Ok so I don't think of my kids as crazy spoiled, but when it comes time to clean up it seems that the toys never fit.  Also currently their playroom and my living room are one in the same.  I am so tired of tripping over toys and constantly asking them to put the toys away.  Today I am moving the toys into their bedroom and the extra bedroom down here off of my living room.  Maybe if I put the toys away where I can't see them I won't feel like they are overtaking my house.  Moms what do you do to keep your kids toys in order?  How often do you go through them and toss/donate?  How do you get the kids to put the toys back where they belong?  Honestly if everything went back into it's places then it seems that it might not be as bad.  How can I get them to put them in the correct places so everything fits? Or am I just going to live an existence of toys toys everywhere?!?!?

Hurricane Sandy that BITCH



Hurricane Sandy ripped through my home.  She destroyed my childhood and has brought my hometown and the surrounding communities to their knees.  It’s Day 12 and some friends and family still don’t have power.  It’s been really hard for me to be so far away from family and friends while all this has been going on.  I know that I may not live there anymore but these places are my home.  

I spent a summer working on the Point Pleasant Beach Boardwalk.  I have been Jenks more times that I can count for drinks and almost got into my first (and only) fist fight on the boardwalk there leaving the bar one night.  I just spent an amazing day this past May there with my Dad and little brother and my kids.  We had lunch at Martells and then took the kids to the rides.  

I used to go to Seaside as a kid to the boardwalk and eat pizza at Maruca’s and ride the Jet Star and the Log Flume.  Then as an adult I would go there and hang out at the SawMill and the Bamboo and have an adult beverage or two.  There is no end to the memories of these places that I have and it’s been so hard to watch all the devastation and see the pictures, and videos.  

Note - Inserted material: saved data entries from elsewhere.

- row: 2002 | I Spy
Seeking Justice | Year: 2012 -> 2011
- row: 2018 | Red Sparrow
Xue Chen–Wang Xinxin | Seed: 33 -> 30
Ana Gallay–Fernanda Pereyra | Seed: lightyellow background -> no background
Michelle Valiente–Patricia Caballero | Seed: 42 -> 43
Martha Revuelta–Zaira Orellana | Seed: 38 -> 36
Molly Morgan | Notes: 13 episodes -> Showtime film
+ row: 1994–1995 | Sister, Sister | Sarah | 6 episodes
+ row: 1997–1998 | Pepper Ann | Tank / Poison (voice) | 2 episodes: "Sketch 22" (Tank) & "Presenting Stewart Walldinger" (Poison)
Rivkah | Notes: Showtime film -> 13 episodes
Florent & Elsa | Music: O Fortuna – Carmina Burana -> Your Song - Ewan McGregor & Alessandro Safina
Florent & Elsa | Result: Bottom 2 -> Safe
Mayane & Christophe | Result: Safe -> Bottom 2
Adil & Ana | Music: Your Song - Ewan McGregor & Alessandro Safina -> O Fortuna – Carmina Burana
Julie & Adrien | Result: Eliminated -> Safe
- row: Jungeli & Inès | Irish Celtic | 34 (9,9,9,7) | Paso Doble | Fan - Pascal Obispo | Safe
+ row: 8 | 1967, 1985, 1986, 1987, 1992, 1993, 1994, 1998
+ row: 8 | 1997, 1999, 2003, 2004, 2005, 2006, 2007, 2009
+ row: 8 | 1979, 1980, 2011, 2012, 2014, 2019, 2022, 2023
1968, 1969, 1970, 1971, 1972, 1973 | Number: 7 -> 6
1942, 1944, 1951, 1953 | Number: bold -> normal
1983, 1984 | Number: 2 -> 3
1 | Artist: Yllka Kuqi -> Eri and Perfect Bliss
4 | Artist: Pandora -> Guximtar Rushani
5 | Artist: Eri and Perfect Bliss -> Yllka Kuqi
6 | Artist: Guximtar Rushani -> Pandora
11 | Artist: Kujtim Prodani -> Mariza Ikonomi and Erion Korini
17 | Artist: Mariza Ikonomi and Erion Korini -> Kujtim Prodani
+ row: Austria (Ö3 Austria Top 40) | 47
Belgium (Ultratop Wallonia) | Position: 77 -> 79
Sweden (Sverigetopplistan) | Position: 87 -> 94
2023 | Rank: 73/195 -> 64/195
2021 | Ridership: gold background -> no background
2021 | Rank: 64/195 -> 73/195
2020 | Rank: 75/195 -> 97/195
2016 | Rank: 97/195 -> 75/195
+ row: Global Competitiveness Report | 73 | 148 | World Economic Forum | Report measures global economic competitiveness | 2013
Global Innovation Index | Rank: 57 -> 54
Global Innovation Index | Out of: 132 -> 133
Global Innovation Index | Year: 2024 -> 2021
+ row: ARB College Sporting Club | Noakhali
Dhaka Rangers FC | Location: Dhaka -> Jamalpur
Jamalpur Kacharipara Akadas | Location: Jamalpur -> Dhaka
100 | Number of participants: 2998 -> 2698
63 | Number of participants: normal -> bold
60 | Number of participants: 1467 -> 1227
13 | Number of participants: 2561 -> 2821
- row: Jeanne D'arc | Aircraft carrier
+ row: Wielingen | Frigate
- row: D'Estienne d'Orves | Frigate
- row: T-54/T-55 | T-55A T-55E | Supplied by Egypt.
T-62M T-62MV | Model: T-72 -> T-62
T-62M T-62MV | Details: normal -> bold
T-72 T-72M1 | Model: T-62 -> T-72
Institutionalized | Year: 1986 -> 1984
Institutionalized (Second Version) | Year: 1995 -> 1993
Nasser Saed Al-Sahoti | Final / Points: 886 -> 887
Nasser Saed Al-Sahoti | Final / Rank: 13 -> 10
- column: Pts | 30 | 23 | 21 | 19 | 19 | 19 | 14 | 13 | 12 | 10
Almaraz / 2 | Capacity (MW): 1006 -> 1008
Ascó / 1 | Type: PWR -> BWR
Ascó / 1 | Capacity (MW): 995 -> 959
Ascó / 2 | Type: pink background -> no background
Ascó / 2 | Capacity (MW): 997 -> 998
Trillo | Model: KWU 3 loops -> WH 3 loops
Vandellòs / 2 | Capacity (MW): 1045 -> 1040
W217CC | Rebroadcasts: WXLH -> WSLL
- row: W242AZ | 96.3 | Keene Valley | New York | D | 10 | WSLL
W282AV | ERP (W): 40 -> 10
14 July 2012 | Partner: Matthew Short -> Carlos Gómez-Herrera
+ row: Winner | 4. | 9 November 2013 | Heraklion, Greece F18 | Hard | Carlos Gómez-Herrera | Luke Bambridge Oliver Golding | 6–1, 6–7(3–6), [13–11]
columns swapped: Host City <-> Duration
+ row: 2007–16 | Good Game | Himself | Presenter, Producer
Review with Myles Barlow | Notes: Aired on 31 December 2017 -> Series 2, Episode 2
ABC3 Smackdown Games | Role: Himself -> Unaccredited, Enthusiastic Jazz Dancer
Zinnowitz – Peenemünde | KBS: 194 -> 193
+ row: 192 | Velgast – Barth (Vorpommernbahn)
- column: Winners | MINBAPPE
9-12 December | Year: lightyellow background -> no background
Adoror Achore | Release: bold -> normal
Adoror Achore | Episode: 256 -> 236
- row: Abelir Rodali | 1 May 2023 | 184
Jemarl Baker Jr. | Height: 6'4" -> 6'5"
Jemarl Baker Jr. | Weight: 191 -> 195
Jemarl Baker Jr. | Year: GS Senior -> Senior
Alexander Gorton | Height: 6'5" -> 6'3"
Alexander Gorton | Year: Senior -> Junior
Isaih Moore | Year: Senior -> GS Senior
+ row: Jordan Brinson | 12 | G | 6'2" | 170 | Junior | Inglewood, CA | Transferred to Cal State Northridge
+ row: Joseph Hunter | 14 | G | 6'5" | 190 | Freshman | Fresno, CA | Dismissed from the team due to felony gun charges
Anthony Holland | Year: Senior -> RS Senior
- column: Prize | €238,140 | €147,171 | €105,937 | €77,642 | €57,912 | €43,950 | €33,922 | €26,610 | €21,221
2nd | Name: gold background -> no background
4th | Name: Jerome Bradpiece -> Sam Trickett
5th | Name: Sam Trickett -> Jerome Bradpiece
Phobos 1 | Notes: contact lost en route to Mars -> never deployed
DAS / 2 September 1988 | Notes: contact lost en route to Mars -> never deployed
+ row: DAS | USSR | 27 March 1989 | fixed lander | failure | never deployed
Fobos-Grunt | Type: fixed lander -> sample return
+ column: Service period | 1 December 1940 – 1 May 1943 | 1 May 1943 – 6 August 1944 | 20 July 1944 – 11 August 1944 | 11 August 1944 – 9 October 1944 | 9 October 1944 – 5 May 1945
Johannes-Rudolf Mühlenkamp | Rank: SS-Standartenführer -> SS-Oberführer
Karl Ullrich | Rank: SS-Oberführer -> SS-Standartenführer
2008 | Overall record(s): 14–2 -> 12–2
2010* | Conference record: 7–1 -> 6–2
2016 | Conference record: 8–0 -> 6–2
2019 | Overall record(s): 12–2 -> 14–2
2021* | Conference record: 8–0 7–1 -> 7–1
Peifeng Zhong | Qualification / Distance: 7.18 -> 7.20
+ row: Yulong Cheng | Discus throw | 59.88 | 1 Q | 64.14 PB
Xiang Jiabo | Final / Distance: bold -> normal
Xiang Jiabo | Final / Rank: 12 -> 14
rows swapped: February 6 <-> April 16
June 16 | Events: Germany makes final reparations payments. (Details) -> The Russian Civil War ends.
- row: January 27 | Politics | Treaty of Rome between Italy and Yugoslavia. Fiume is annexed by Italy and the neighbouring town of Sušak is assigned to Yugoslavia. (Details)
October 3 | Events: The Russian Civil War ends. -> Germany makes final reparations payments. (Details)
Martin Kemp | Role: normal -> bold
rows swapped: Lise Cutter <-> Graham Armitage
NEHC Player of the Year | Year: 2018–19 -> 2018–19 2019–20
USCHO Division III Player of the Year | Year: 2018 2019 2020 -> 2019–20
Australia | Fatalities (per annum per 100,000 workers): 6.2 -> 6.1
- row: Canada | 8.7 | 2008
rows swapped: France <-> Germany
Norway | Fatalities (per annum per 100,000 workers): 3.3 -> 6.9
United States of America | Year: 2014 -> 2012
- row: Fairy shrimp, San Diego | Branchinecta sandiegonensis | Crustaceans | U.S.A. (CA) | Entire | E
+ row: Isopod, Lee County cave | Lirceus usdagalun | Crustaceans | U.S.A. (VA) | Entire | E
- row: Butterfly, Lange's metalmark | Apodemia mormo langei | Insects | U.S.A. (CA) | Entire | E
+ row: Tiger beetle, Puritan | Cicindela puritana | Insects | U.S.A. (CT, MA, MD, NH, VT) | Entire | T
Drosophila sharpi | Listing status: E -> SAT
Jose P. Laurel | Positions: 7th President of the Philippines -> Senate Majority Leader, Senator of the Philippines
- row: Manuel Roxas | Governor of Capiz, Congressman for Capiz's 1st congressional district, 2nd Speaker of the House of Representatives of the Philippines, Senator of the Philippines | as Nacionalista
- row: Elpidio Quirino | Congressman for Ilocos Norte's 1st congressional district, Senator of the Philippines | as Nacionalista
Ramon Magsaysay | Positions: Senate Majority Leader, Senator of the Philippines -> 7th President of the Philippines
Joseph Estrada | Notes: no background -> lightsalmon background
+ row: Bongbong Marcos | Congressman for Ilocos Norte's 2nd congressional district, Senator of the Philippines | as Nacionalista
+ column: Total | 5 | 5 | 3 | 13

Since the hurricane hit, I have felt helpless, impotent, and just sad.  Especially after seeing the pictures of my old High School.  St Rose High School in Belmar was beyond devastated.  The school was flooded with what looks to be at least 4 feet of water.  The school reported that during the industrial clean up portion 800 lbs of fish were removed and 5 sea turtles were found swimming in the hallways.  I decided that instead of feeling helpless I was going to be as helpful as I could from here.  

I decided, after being interviewed for an article about my memories, that there were things that I could do from this far away So I called the local Jersey Mike’s and the fundraiser was born.  

For 3 days the Bolingbrook, IL Jersey Mike's location will donate $1 per sub sold.  In addition we will be collecting donations of items that are still needed for those that have lost their homes to Sandy.  Check out flyer above for any questions!